Document understanding data:
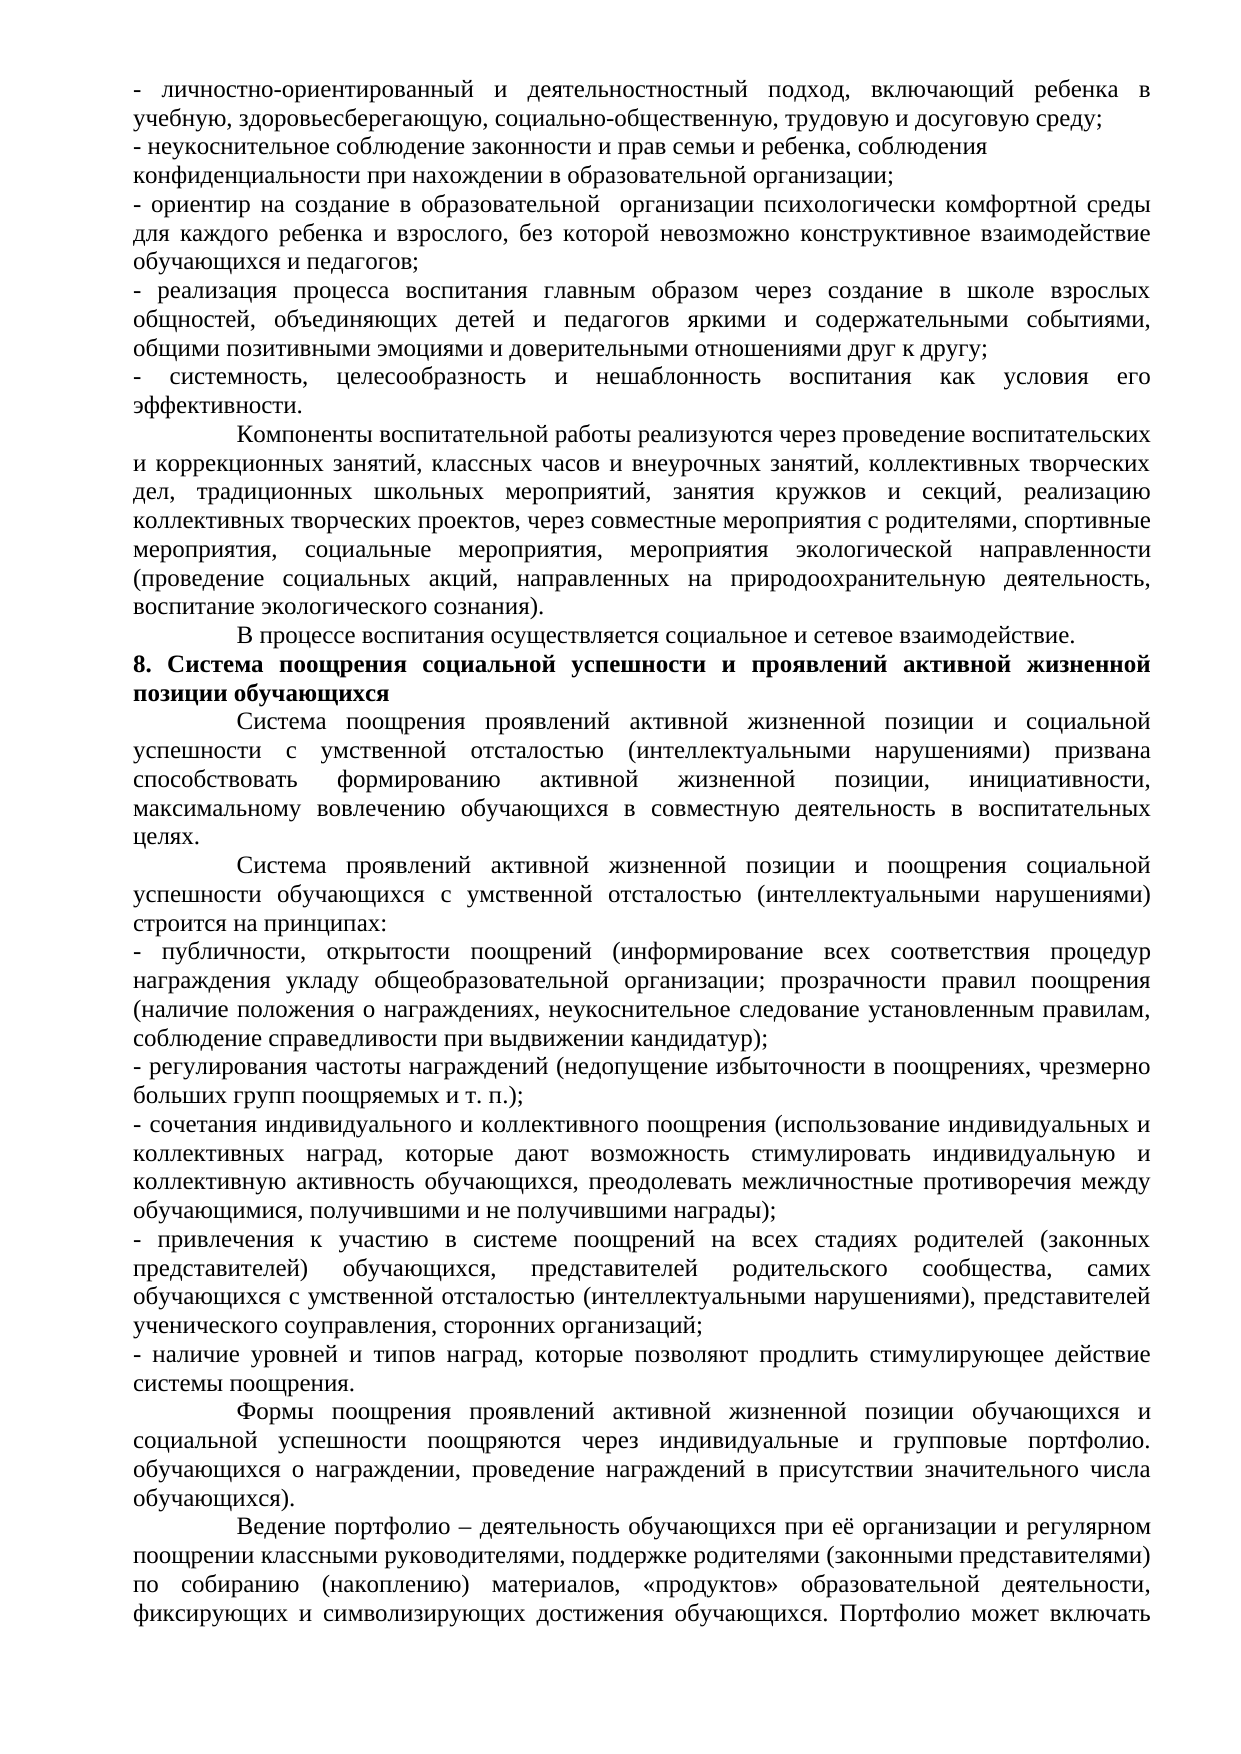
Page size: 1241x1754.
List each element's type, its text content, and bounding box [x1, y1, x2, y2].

text - системность, целесообразность и нешаблонность воспитания как условия его эффективности. [133, 361, 1152, 419]
text - публичности, открытости поощрений (информирование всех соответствия процедур награждения укладу общеобразовательной организации; прозрачности правил поощрения (наличие положения о награждениях, неукоснительное следование установленным правилам, соблюдение справедливости при выдвижении кандидатур); [133, 936, 1152, 1051]
text Формы поощрения проявлений активной жизненной позиции обучающихся и социальной успешности поощряются через индивидуальные и групповые портфолио. обучающихся о награждении, проведение награждений в присутствии значительного числа обучающихся). [133, 1396, 1152, 1511]
text Система поощрения проявлений активной жизненной позиции и социальной успешности с умственной отсталостью (интеллектуальными нарушениями) призвана способствовать формированию активной жизненной позиции, инициативности, максимальному вовлечению обучающихся в совместную деятельность в воспитательных целях. [133, 706, 1152, 850]
text - реализация процесса воспитания главным образом через создание в школе взрослых общностей, объединяющих детей и педагогов яркими и содержательными событиями, общими позитивными эмоциями и доверительными отношениями друг к другу; [133, 275, 1152, 361]
text - неукоснительное соблюдение законности и прав семьи и ребенка, соблюдения [133, 131, 1152, 160]
text - ориентир на создание в образовательной организации психологически комфортной среды для каждого ребенка и взрослого, без которой невозможно конструктивное взаимодействие обучающихся и педагогов; [133, 189, 1152, 275]
text 8. Система поощрения социальной успешности и проявлений активной жизненной позиции обучающихся [133, 649, 1152, 706]
text - наличие уровней и типов наград, которые позволяют продлить стимулирующее действие системы поощрения. [133, 1339, 1152, 1396]
text конфиденциальности при нахождении в образовательной организации; [133, 160, 1152, 189]
text - личностно-ориентированный и деятельностностный подход, включающий ребенка в учебную, здоровьесберегающую, социально-общественную, трудовую и досуговую среду; [133, 74, 1152, 131]
text - привлечения к участию в системе поощрений на всех стадиях родителей (законных представителей) обучающихся, представителей родительского сообщества, самих обучающихся с умственной отсталостью (интеллектуальными нарушениями), представителей ученического соуправления, сторонних организаций; [133, 1224, 1152, 1339]
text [133, 1511, 1152, 1626]
text В процессе воспитания осуществляется социальное и сетевое взаимодействие. [133, 620, 1152, 649]
text Система проявлений активной жизненной позиции и поощрения социальной успешности обучающихся с умственной отсталостью (интеллектуальными нарушениями) строится на принципах: [133, 850, 1152, 936]
text Компоненты воспитательной работы реализуются через проведение воспитательских и коррекционных занятий, классных часов и внеурочных занятий, коллективных творческих дел, традиционных школьных мероприятий, занятия кружков и секций, реализацию коллективных творческих проектов, через совместные мероприятия с родителями, спортивные мероприятия, социальные мероприятия, мероприятия экологической направленности (проведение социальных акций, направленных на природоохранительную деятельность, воспитание экологического сознания). [133, 419, 1152, 620]
text - регулирования частоты награждений (недопущение избыточности в поощрениях, чрезмерно больших групп поощряемых и т. п.); [133, 1051, 1152, 1109]
text - сочетания индивидуального и коллективного поощрения (использование индивидуальных и коллективных наград, которые дают возможность стимулировать индивидуальную и коллективную активность обучающихся, преодолевать межличностные противоречия между обучающимися, получившими и не получившими награды); [133, 1109, 1152, 1224]
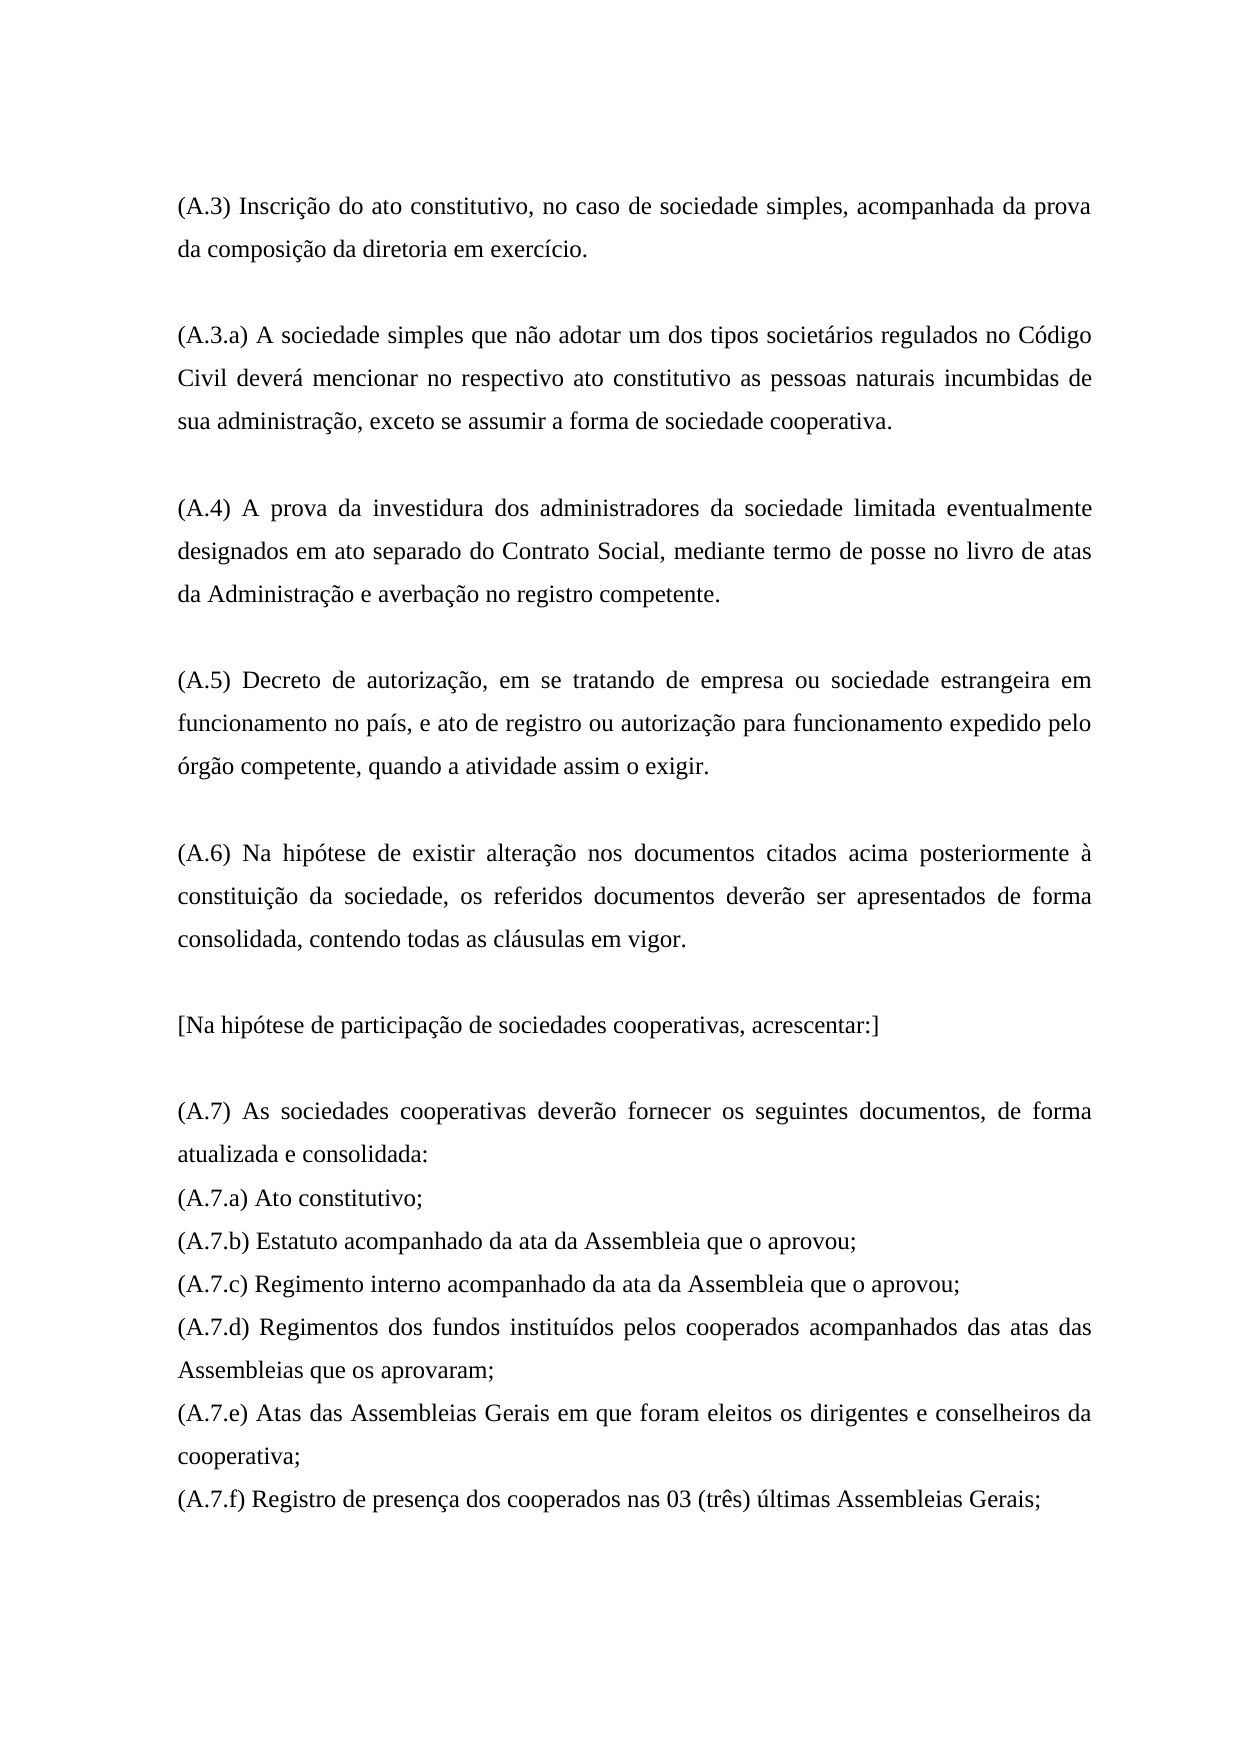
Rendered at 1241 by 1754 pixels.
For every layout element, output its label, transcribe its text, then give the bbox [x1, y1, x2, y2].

text (A.7.a) Ato constitutivo; [177, 1183, 1093, 1211]
text (A.6) Na hipótese de existir alteração nos documentos citados acima posteriormente à constituição da sociedade, os referidos documentos deverão ser apresentados de forma consolidada, contendo todas as cláusulas em vigor. [177, 838, 1093, 953]
text (A.3.a) A sociedade simples que não adotar um dos tipos societários regulados no Código Civil deverá mencionar no respectivo ato constitutivo as pessoas naturais incumbidas de sua administração, exceto se assumir a forma de sociedade cooperativa. [177, 320, 1093, 435]
text (A.7.f) Registro de presença dos cooperados nas 03 (três) últimas Assembleias Gerais; [177, 1484, 1093, 1513]
text [Na hipótese de participação de sociedades cooperativas, acrescentar:] [177, 1010, 1093, 1039]
text (A.4) A prova da investidura dos administradores da sociedade limitada eventualmente designados em ato separado do Contrato Social, mediante termo de posse no livro de atas da Administração e averbação no registro competente. [177, 493, 1093, 608]
text (A.7.b) Estatuto acompanhado da ata da Assembleia que o aprovou; [177, 1226, 1093, 1254]
text (A.7.c) Regimento interno acompanhado da ata da Assembleia que o aprovou; [177, 1269, 1093, 1298]
text (A.7) As sociedades cooperativas deverão fornecer os seguintes documentos, de forma atualizada e consolidada: [177, 1096, 1093, 1168]
text (A.7.e) Atas das Assembleias Gerais em que foram eleitos os dirigentes e conselheiros da cooperativa; [177, 1398, 1093, 1470]
text (A.7.d) Regimentos dos fundos instituídos pelos cooperados acompanhados das atas das Assembleias que os aprovaram; [177, 1312, 1093, 1384]
text (A.5) Decreto de autorização, em se tratando de empresa ou sociedade estrangeira em funcionamento no país, e ato de registro ou autorização para funcionamento expedido pelo órgão competente, quando a atividade assim o exigir. [177, 665, 1093, 780]
text (A.3) Inscrição do ato constitutivo, no caso de sociedade simples, acompanhada da prova da composição da diretoria em exercício. [177, 191, 1093, 263]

— EXERCISE DIRECTIONS —
Pull each line containing the word "взаимодействие" out of the data above.

— TASK RESULT —
text - ориентир на создание в образовательной организации психологически комфортной среды для каждого ребенка и взрослого, без которой невозможно конструктивное взаимодействие обучающихся и педагогов; [133, 189, 1152, 275]
text В процессе воспитания осуществляется социальное и сетевое взаимодействие. [133, 620, 1152, 649]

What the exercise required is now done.